Walmart's roughly 1.5% yield admittedly isn't the biggest among the Dividend Aristocrats, but the business is absolutely rock solid, and you can count on the company continuing to increase its payout each year. With its dividend hike this past February, the company marked its 49th straight year of annual payout growth, which means it's just one year removed from the 50 years of consecutive growth needed to join the ranks of the Dividend Kings.

When next February rolls around, Walmart will almost certainly have added Dividend King status to its impressive list of achievements. This retailer exemplifies the concept of a "set-it-and-forget-it" investment, and shareholders can count on it to reliably pay rising dividends through the next decade and beyond. 

People keep the lights on at any cost

James Brumley (Consolidated Edison): If you're looking for above-average reliable income, I don't think there's any industry better than delivering electricity to consumers' homes.

Think about it. People may postpone the purchase of a new car during a recession, or might skip a vacation if money gets tight. By and large, though, they're going to keep the lights on regardless of the cost. The fact that you reliably pay your monthly power bill is what makes utilities stocks such reliable dividend payers.

My favorite pick of the litter right now is New York City's Consolidated Edison, although it serves the Westchester area as well. All told it's providing electricity, natural gas, and steam (yes, steam) to a total of about 10 million people in the market. That diverse base of services only bolsters the bullish argument.

The chief bullish argument for owning Consolidated Edison to generate passive income, however, is its yield. The stock's 3.2% dividend yield is one of the better ones from the sector, and while you can find higher payouts, you'd be hard-pressed to find a bigger payout from a company that's raised its dividend for 48 consecutive years the way this one has.

Perhaps what's most impressive, however, is that the company knows that investors first and foremost see it as a dividend payer. The press release announcing this year's dividend increase made a point of saying it's targeting a payout of between 60% and 70% of its earnings as dividend payments. It just shows an impressive degree of awareness.

The gift that keeps on giving

Daniel Foelber (Procter & Gamble): Time and time again, P&G has proven why it is one of the most reliable companies on the market. The company just posted another great quarter and raised its full-year fiscal 2022 revenue guidance. P&G is feeling the effects of inflation, but it is still able to grow its business and support future dividend raises.

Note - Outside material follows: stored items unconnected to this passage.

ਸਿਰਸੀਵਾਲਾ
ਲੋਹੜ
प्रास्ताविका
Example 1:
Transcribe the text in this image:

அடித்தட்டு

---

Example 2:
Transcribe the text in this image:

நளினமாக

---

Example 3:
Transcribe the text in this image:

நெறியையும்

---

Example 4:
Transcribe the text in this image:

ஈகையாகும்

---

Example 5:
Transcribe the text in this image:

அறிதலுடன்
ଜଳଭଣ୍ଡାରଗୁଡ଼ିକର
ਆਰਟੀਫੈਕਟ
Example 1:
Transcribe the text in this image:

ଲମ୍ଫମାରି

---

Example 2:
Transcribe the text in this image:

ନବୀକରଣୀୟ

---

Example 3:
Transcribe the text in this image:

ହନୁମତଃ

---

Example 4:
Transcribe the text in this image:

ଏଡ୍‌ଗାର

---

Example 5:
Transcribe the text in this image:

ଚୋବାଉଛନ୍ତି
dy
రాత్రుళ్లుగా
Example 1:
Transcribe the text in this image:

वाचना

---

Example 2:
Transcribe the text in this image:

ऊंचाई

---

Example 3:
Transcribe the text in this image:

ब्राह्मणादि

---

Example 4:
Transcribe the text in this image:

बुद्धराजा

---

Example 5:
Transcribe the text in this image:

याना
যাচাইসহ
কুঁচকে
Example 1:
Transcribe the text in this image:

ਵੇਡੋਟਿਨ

When times are good, P&G's low growth and relatively boring business get passed up in favor of flashier companies. But when times are tough, P&G's resilience is a hot commodity that investors gravitate toward. Given its strong results, it's no wonder P&G stock is near an all-time high while the broader market is bleeding red.

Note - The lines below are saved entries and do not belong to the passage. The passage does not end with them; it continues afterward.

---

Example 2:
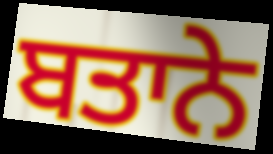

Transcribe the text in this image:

ਬਤਾਨੇ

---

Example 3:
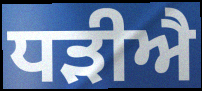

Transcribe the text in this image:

ਧੜੀਐ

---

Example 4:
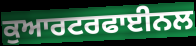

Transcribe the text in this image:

ਕੁਆਰਟਰਫਾਈਨਲ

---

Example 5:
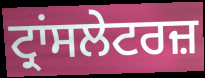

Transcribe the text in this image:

ਟ੍ਰਾਂਸਲੇਟਰਜ਼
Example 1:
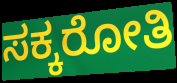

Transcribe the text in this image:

ಸಕ್ಕರೋತಿ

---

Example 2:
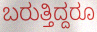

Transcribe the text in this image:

ಬರುತ್ತಿದ್ದರೂ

P&G is a Dividend King that has raised its dividend for 66 consecutive years. A Dividend King is an S&P 500 component that has paid and raised its dividend for at least 50 years. However, the really impressive thing about P&G is that it continues to raise its dividend and repurchase a ton of stock.

In the last five fiscal years, P&G has bought back $35.6 billion of its own stock and paid $38.1 billion in dividends -- meaning it has returned a staggering $73.72 billion back to shareholders over just a five-year time period. 

Procter & Gamble

Fiscal 2021

Fiscal 2020

Fiscal 2019

Fiscal 2018

Fiscal 2017

Stock buyback

$11.01 billion

$7.405 billion

$5.003 billion

$7.004 billion

$5.204 billion

Dividends paid

$8.263 billion

$7.789 billion

$7.498 billion

$7.31 billion

$7.236 billion

Data source: YCharts. 

In its recent earnings release, P&G reaffirmed its goal to buy back a total of $10 billion worth of its own stock in fiscal 2022 and pay over $8 billion in dividends. In sum, investors can count on P&G for a steady source of passive income no matter what the broader economy is doing.